In a blistering takedown that’s exposed raw nerves within Kenya’s Orange Democratic Movement (ODM), Alego Usonga MP Samuel Atandi has slammed Nairobi Senator Edwin Sifuna, declaring the party ODM unready for the 2027 run and urging any ambitious pretenders to shop elsewhere for a presidential ticket.
The weekend broadside, delivered at a fiery Nyanza caucus in Kisumu, comes as Raila Odinga’s shadow looms large over a party grappling with his pivot toward the African Union throne, leaving foot soldiers scrambling for direction amid whispers of a Ruto detente.
Atandi didn’t hold back: “There is nobody in ODM who can run for presidency now because Raila Odinga did not prepare you to run for that seat. ODM is not ready to field a candidate in 2027. If you think you are man enough to face William Ruto, come out, and if you want to run for presidency, you cannot use ODM; look for another party.
“The clash, captured in viral clips, shows deepening fissures in ODM’s ranks just months after Raila’s March handshake with President Ruto thawed old election animosities. Atandi, a long-time Luo loyalist with a knack for unvarnished truths, zeroed in on Sifuna, the sharp-tongued Secretary General whose barbs at the Kenya Kwanza regime have kept Azimio’s embers glowing.

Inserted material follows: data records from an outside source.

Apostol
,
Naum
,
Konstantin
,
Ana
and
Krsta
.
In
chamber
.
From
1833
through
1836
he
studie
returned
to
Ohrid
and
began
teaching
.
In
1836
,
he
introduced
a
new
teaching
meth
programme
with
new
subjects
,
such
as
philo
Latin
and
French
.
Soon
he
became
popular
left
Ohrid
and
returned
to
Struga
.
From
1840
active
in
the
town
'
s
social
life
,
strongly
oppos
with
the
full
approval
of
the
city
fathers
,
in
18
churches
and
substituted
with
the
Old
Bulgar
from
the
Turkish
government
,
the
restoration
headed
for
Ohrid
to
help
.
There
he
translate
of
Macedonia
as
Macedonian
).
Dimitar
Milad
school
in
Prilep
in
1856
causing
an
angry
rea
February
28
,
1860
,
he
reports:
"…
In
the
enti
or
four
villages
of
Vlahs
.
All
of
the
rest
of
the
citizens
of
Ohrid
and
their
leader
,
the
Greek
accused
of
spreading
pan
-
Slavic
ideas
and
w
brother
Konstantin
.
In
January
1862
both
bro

“Edwin’s got the mic, but no map,” Atandi quipped to cheers from elders in Kisii, accusing the young Turk of grandstanding without groundwork. Sifuna, 41 and Nairobi’s vocal conscience, has floated trial balloons on X about ODM’s post-Raila era, but Atandi’s retort paints him as a lone ranger unfit for the party’s flagship race.

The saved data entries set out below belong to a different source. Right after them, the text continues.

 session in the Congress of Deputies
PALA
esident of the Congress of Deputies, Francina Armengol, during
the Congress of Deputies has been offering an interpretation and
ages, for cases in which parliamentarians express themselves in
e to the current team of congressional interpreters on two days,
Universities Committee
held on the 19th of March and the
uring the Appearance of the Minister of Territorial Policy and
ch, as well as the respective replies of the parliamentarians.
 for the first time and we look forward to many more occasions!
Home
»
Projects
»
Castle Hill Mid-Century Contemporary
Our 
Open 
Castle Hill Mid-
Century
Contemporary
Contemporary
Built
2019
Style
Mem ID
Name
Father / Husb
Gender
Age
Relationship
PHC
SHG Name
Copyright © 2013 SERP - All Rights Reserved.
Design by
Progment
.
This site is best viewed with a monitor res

The dispute isn’t idle beef; it’s a symptom of ODM’s existential pivot. With Raila, 80, eyeing the AU Commission chair in February 2026, his endorsement of Ruto’s administration, via cabinet nods for ODM bigwigs like Hassan Joho, has split the base.

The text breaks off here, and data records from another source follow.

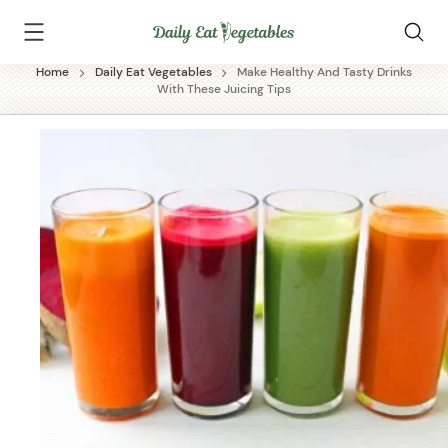
Skip
Daily
to
Eat
content
Vegetables
Home
Daily Eat Vegetables
Make Healthy And Tasty Drinks
With These Juicing Tips
✕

Nyanza delegates nodded to backing Ruto’s re-election, citing “pragmatic gains” like the stalled Finance Bill rollback and youth job pacts. Yet urban hawks like Sifuna decry it as a sellout, tweeting Saturday: “ODM fights for the forgotten, not fat envelopes.”
Atandi’s camp counters with cold math: ODM’s 2022 haul of 4.4 million votes splintered without Raila at the helm, and no heir apparent, be it Joho, Opiyo Wandayi, or even Sifuna, polls above 15% against Ruto’s machine.
Reactions poured in like October downpours. Siaya Senator Oburu Odinga, Raila’s brother, urged unity in a Nation op-ed, warning, “Internal wars feed our foes.”
Youth wings in Embakasi fired back at Atandi on TikTok, dubbing him “Raila’s relic” in skits that blend Luo proverbs with diss tracks. Analysts at the Africa Institute for Policy see opportunity in the chaos: “This forces ODM to redefine beyond one man.”